=== PROBLEM STATEMENT ===
Check every line of the data below for "Clause". Copy each one that has it.

====================

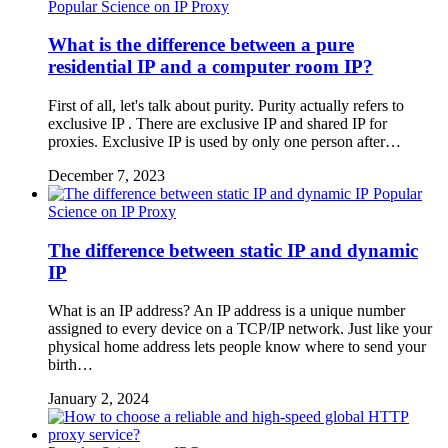
Popular Science on IP Proxy
What is the difference between a pure
residential IP and a computer room IP?
First of all, let's talk about purity. Purity actually refers to
exclusive IP . There are exclusive IP and shared IP for
proxies. Exclusive IP is used by only one person after…
December 7, 2023
Popular
Science on IP Proxy
The difference between static IP and dynamic
IP
What is an IP address? An IP address is a unique number
assigned to every device on a TCP/IP network. Just like your
physical home address lets people know where to send your
birth…
January 2, 2024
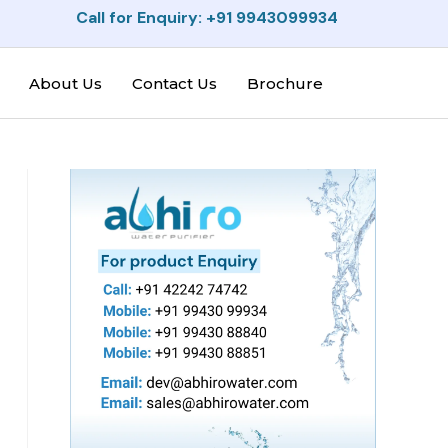
Call for Enquiry: +91 9943099934
About Us
Contact Us
Brochure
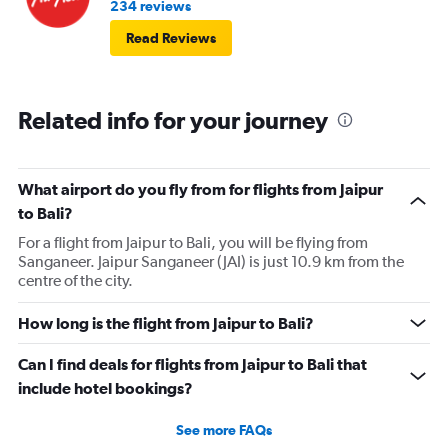
234 reviews
Read Reviews
Related info for your journey
What airport do you fly from for flights from Jaipur
to Bali?
For a flight from Jaipur to Bali, you will be flying from
Sanganeer. Jaipur Sanganeer (JAI) is just 10.9 km from the
centre of the city.
How long is the flight from Jaipur to Bali?
Can I find deals for flights from Jaipur to Bali that
include hotel bookings?
See more FAQs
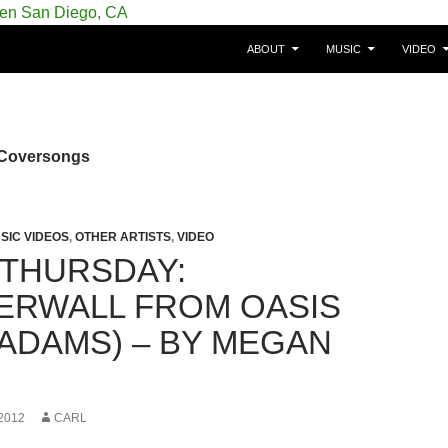
SKIP TO CONTENT
gie/Belgium en San Diego, CA
ABOUT
MUSIC
VIDEO
 Coversongs
SIC VIDEOS
,
OTHER ARTISTS
,
VIDEO
 THURSDAY:
RWALL FROM OASIS
 ADAMS) – BY MEGAN
2012
CARL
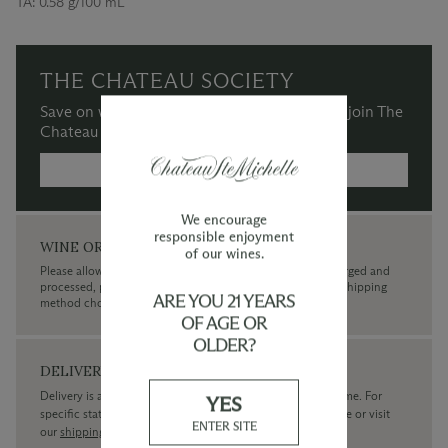
TA:
0.58 g/100 mL
THE CHATEAU SOCIETY
Save on wine purchases and more when you join The
Chateau Society Wine & Social Club.
MORE INFORMATION →
We encourage
responsible enjoyment
WINE ORDERS
of our wines.
Please allow up to 3 business days for your order to be charged and
processed, plus the estimated shipping time frame for the shipping
ARE YOU 21 YEARS
method chosen.
OF AGE OR
OLDER?
DELIVERY
Delivery is available within the United States only at this time. For
YES
specific state delivery inquiries please
contact
our concierge or visit
ENTER SITE
our
shipping policy page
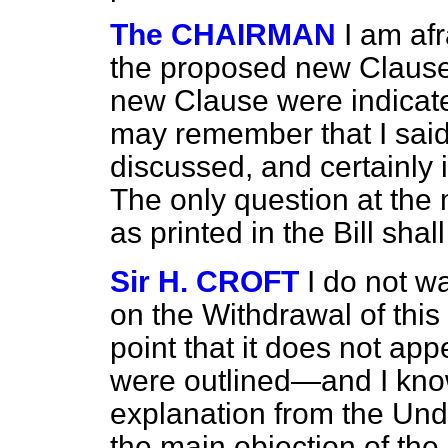
The CHAIRMAN
I am af
the proposed new Clause
new Clause were indicate
may remember that I said
discussed, and certainly 
The only question at the
as printed in the Bill shal
Sir H. CROFT
I do not w
on the Withdrawal of this 
point that it does not app
were outlined—and I know
explanation from the Un
the main objection of the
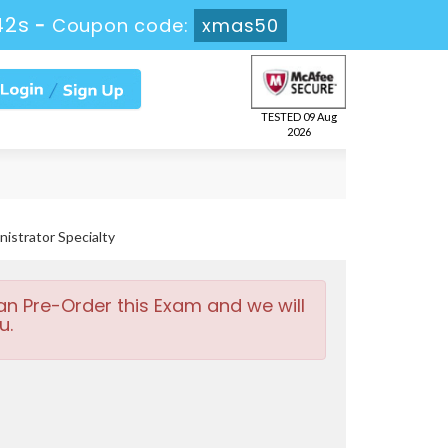
41s
-
Coupon code:
xmas50
TESTED 09 Aug
2026
strator Specialty
an Pre-Order this Exam and we will
u.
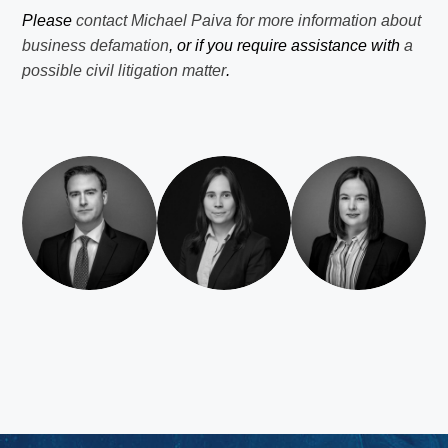
Please
contact Michael Paiva for more information about
business defamation
, or if you require assistance with
a
possible civil litigation matter
.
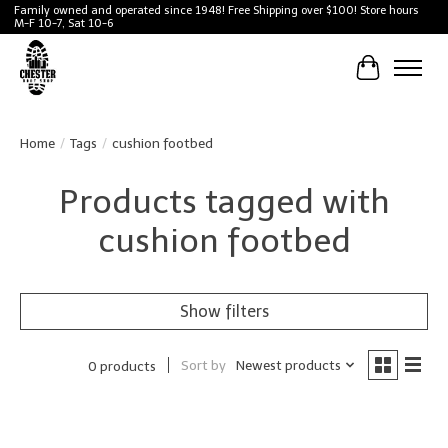
Family owned and operated since 1948! Free Shipping over $100! Store hours
M-F 10-7, Sat 10-6
Cart
Home
/
Tags
/
cushion footbed
Products tagged with
cushion footbed
Show filters
Sort by
Newest products
0 products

====================

=== ANSWER SPACE ===
the proposed new Clause
new Clause were indicate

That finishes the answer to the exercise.